It seems that implementation of weak references is well-kept secret in the industry ;-). For example, as of now, wikipedia article lacks any implementation details. And look at the answers above (including the accepted): "go look at the source" or "I think" ;-\ .
Of all the answers, only the one referencing Python's PEP 205 is insightful. As it says, for any single object, there can be at most one weak reference, if we treat weakref as an entity itself.
The rest describes Squirrel language implementation. So, weakref is itself an object, when you put weak reference to an object in some container, you actually put reference to weakref object. Each ref-countable object has field to store pointer to its weakref, which is NULL until weakref to that object is actually requested. Each object has method to request weakref, which either returns existing (singleton) weakref from the field, or creates it and caches in the field.
Of course, weakref points to the original object. So, then you just need to go thru all the available places where references to objects are handled and add transparent handling of weakrefs (i.e. automatically dereference it). ("Transparent" alternative is to add virtual "access" method which will be identity for most objects, and actual dereference for weakref.)
And as object has pointer to its weakref, then the object can NULLify the weakref in own destructor.
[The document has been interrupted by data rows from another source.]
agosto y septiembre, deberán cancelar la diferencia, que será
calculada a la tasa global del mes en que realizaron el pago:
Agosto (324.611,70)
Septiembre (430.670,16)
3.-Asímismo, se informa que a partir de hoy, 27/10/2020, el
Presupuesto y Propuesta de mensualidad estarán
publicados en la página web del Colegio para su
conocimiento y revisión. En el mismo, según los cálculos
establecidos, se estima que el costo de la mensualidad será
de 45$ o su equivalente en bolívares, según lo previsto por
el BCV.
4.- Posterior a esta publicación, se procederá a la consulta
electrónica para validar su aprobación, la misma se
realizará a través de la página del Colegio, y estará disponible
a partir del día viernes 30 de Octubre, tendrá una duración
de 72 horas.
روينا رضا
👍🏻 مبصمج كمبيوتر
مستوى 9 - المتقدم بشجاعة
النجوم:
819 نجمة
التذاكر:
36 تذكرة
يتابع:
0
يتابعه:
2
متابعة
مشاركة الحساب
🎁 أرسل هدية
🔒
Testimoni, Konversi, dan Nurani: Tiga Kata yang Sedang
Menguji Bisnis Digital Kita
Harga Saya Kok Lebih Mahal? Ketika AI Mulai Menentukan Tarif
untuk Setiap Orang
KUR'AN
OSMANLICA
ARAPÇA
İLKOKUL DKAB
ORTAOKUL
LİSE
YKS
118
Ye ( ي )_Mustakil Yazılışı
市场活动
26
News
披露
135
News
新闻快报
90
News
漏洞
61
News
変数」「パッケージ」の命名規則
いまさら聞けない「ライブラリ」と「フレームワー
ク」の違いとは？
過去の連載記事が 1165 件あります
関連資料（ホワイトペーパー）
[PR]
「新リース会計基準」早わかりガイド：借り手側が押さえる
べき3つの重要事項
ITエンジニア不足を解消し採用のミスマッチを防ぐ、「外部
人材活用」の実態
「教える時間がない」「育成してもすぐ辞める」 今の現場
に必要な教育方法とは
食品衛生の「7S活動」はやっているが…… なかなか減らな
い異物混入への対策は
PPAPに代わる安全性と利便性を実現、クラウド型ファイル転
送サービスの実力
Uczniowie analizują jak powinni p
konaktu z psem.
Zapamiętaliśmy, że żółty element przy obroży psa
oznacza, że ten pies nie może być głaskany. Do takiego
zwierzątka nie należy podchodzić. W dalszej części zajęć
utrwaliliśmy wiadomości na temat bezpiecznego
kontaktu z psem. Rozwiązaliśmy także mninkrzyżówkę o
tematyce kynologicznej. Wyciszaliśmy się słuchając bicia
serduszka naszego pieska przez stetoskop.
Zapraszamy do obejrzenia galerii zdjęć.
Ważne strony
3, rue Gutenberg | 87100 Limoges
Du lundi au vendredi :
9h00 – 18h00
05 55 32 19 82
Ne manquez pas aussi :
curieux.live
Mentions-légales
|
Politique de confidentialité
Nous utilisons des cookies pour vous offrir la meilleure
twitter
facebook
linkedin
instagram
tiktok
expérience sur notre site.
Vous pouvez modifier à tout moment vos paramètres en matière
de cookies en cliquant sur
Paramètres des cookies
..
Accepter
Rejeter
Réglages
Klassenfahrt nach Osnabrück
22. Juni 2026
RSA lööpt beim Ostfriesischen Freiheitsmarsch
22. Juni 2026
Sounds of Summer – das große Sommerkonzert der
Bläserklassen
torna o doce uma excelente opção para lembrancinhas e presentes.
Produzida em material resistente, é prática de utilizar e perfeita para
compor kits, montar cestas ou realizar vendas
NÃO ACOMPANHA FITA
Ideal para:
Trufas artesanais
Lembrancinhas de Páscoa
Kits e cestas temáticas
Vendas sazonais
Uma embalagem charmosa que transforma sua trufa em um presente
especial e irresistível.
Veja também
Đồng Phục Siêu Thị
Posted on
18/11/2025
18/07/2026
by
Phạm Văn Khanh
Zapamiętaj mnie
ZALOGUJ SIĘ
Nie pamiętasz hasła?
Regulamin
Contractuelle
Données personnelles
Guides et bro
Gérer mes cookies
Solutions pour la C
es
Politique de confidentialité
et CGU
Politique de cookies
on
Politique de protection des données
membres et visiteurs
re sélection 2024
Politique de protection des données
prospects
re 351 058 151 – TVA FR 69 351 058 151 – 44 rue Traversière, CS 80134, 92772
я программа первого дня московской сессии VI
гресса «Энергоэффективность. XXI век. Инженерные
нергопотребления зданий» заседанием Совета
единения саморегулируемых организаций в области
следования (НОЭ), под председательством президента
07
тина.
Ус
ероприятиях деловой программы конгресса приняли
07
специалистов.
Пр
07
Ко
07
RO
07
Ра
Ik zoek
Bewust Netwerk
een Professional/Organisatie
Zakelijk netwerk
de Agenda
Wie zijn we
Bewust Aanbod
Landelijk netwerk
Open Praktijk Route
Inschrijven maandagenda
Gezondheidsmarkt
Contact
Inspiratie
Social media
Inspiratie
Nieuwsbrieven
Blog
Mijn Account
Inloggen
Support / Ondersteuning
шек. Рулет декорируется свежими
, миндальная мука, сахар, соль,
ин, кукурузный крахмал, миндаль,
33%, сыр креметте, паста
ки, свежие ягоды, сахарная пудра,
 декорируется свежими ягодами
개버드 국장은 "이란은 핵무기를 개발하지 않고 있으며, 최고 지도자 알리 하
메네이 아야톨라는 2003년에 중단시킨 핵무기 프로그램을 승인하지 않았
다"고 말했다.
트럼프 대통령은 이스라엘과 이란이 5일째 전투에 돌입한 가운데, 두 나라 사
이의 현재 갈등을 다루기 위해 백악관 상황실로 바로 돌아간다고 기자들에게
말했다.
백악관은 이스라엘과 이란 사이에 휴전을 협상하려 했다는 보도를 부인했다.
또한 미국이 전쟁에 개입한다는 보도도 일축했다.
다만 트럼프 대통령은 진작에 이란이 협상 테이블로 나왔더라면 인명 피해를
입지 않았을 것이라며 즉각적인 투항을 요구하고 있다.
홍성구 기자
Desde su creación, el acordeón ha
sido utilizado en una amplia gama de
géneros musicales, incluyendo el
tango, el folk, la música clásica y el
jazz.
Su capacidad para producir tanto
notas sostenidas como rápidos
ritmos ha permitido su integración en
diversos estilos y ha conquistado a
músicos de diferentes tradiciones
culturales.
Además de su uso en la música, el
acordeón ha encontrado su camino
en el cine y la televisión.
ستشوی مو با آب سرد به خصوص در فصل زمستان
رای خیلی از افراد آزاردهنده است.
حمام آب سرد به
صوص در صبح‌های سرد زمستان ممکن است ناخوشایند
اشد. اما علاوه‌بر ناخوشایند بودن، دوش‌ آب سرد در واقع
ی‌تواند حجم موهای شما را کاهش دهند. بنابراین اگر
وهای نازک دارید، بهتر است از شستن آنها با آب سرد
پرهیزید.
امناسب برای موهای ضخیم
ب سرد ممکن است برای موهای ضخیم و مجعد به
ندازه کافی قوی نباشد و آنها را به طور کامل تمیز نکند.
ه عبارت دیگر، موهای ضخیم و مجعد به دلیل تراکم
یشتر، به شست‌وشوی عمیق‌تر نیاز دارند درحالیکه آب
This implementation is pretty clean (no magic "calls into GC" and stuff) and has O(1) runtime cost. Of course, it's pretty greedy of memory - need to add +1 pointer field to each object, even though typically for 90+% objects that would be NULL. Of course, VHLLs already have large memory overhead per object, and there may be chance to compact different "extra" fields. For example, object type is typically a small enumeration, so it may be possible to merge type and some kind of weakref reference into single machine word (say, keep weakref objects in a separate arena, and use index to that).